(Keypoint text descriptions)
------------

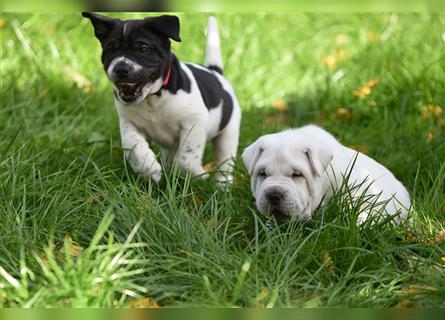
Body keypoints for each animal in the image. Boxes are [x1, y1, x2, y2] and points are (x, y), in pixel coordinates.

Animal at [84, 13, 243, 182]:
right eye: (111, 49)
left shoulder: (195, 122)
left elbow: (186, 158)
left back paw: (221, 184)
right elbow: (132, 144)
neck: (152, 98)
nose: (120, 68)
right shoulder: (129, 122)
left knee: (224, 162)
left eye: (143, 48)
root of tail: (215, 72)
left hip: (228, 133)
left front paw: (198, 175)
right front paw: (147, 168)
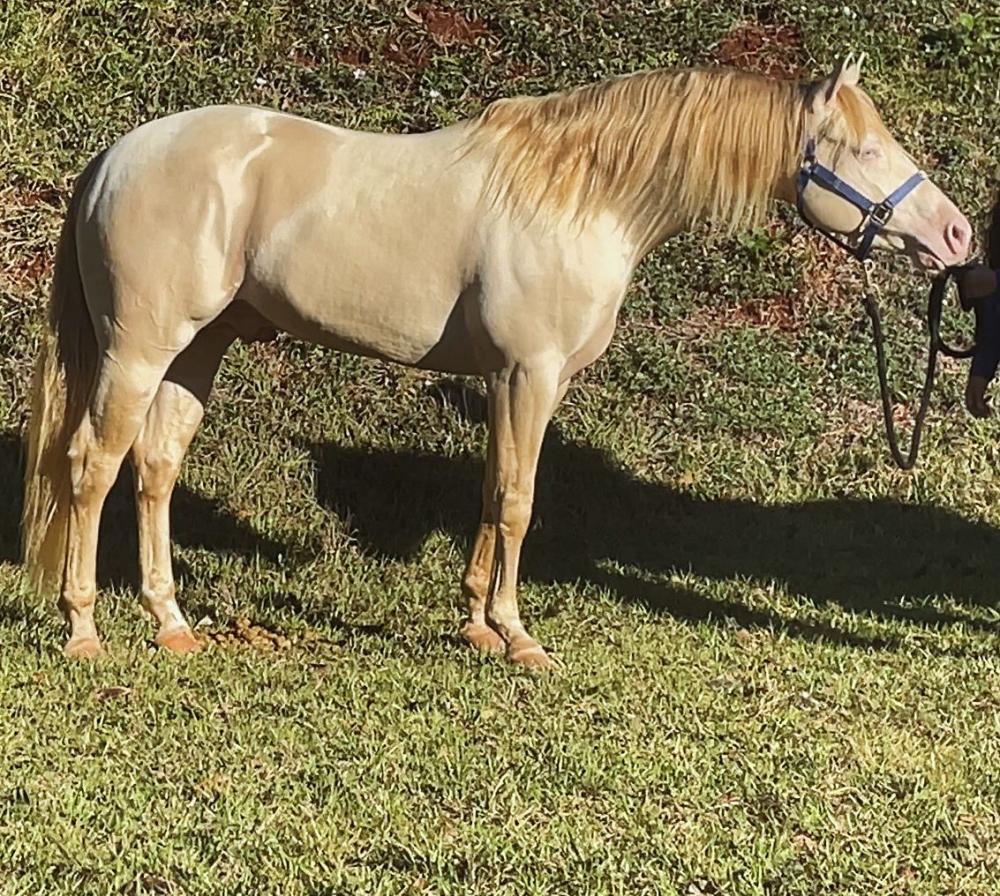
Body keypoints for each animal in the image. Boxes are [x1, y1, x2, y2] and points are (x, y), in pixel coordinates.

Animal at [22, 54, 971, 665]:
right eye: (865, 149)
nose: (958, 236)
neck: (584, 195)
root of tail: (116, 156)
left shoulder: (505, 383)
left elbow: (489, 491)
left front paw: (477, 622)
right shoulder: (530, 375)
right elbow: (518, 501)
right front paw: (518, 636)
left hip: (200, 347)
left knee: (155, 470)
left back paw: (171, 622)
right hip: (139, 349)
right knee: (91, 466)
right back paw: (84, 631)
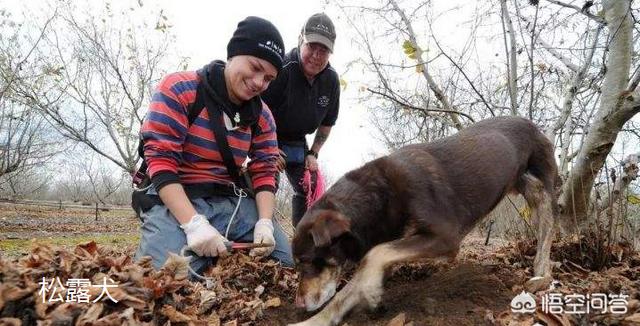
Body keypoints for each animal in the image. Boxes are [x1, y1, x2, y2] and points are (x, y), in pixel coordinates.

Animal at [288, 117, 556, 326]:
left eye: (306, 262)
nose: (298, 304)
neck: (380, 195)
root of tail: (535, 126)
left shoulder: (445, 238)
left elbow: (373, 255)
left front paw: (371, 294)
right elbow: (349, 289)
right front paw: (313, 321)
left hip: (542, 188)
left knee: (548, 233)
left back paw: (542, 277)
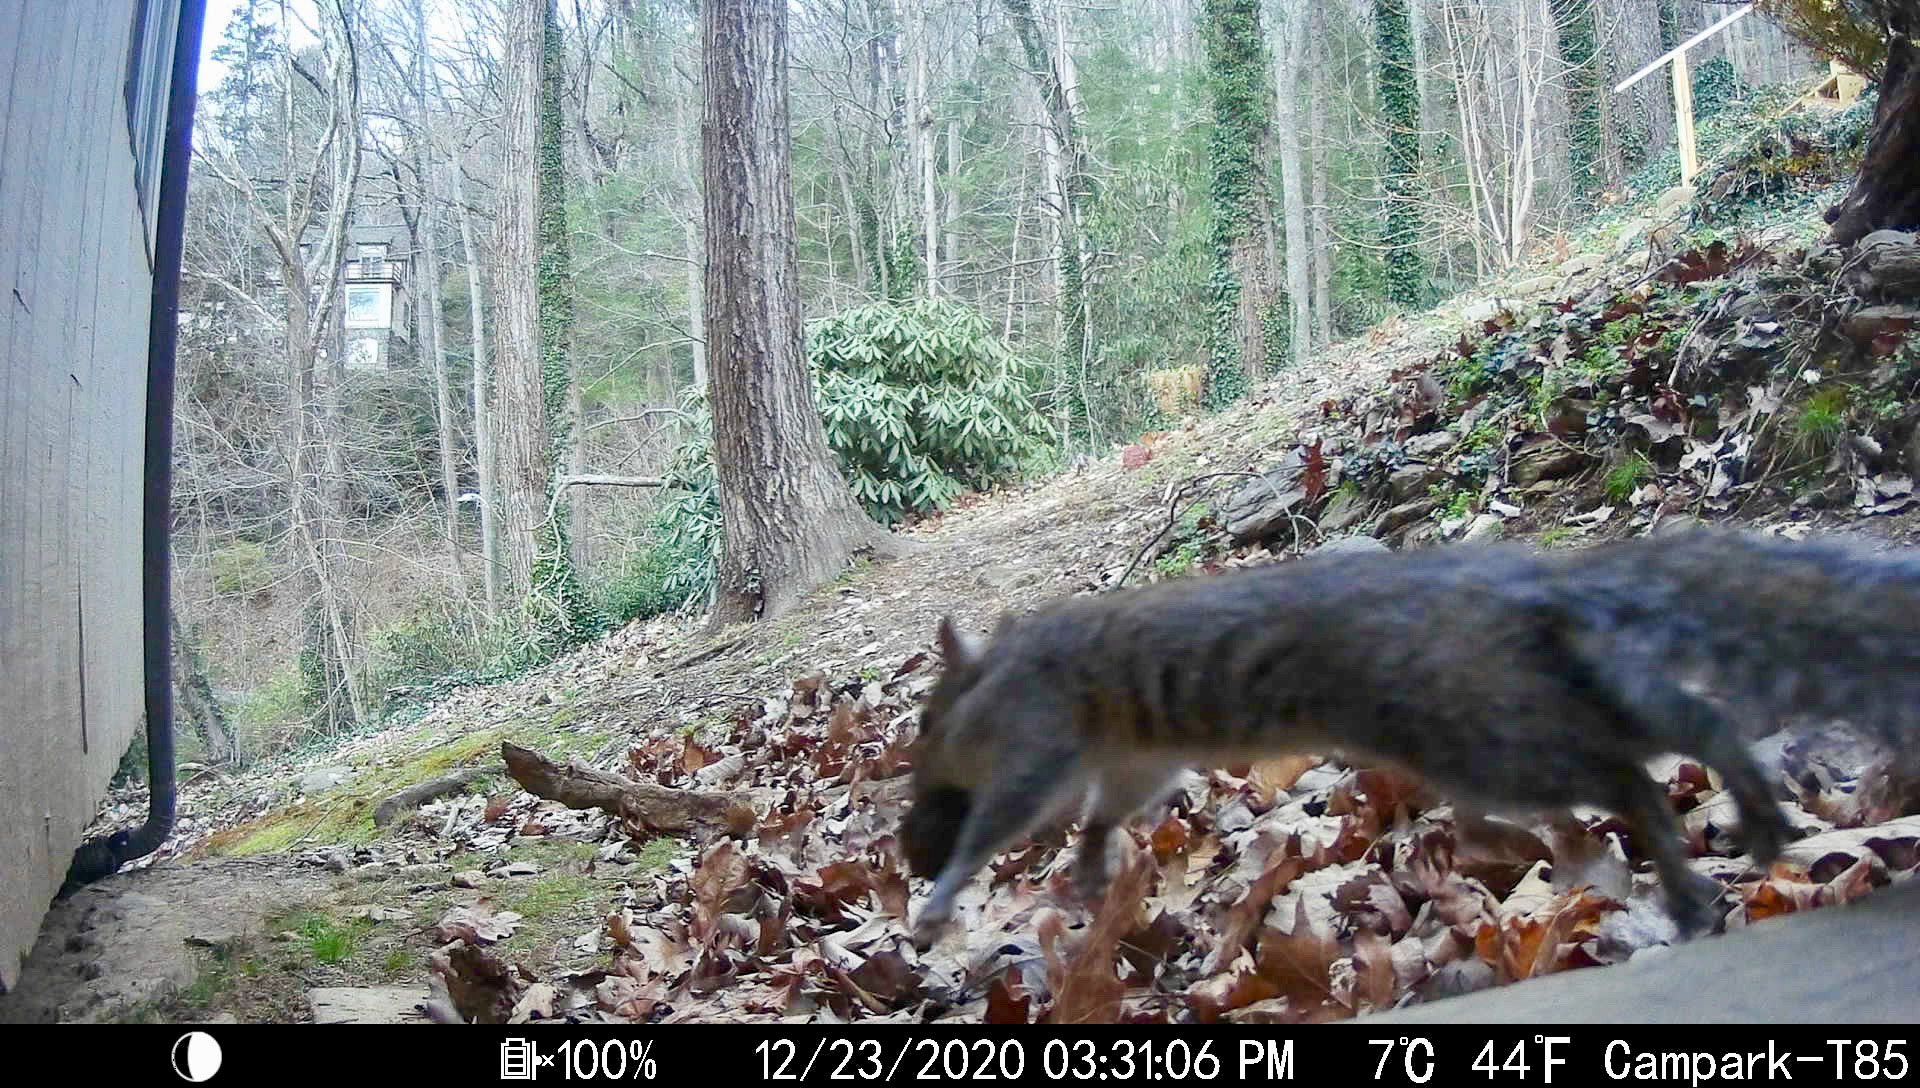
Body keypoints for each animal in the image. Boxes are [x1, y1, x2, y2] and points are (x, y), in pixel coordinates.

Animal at [899, 531, 1920, 947]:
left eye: (927, 730)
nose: (911, 850)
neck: (1007, 667)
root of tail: (1529, 589)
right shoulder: (1131, 753)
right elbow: (1113, 806)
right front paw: (1089, 860)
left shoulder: (1040, 727)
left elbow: (1009, 810)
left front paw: (945, 894)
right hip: (1532, 697)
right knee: (1680, 729)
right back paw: (1737, 834)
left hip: (1490, 733)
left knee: (1627, 774)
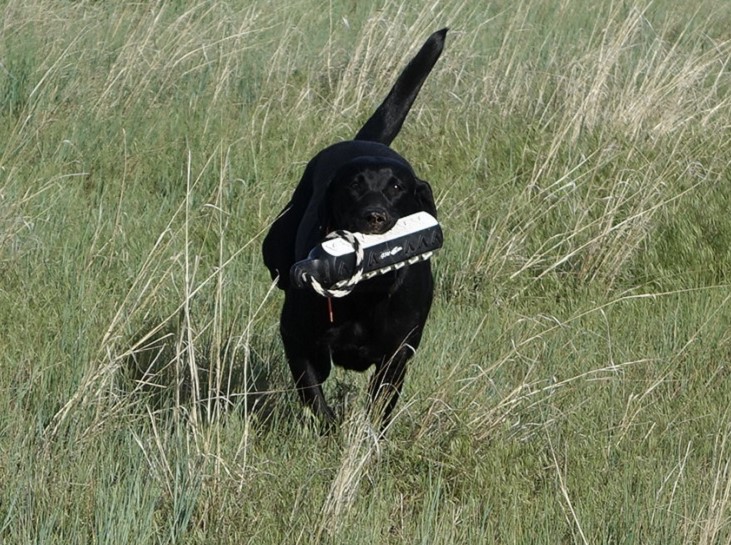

------------

TASK GOAL | Copy all lines from the entries that contain the word "elbow".

YOUR SOLUTION |
left elbow: (186, 158)
right elbow: (132, 144)
left elbow: (489, 491)
right elbow: (518, 501)
left elbow: (373, 255)
right elbow: (349, 289)
right elbow: (1113, 806)
left elbow: (1009, 810)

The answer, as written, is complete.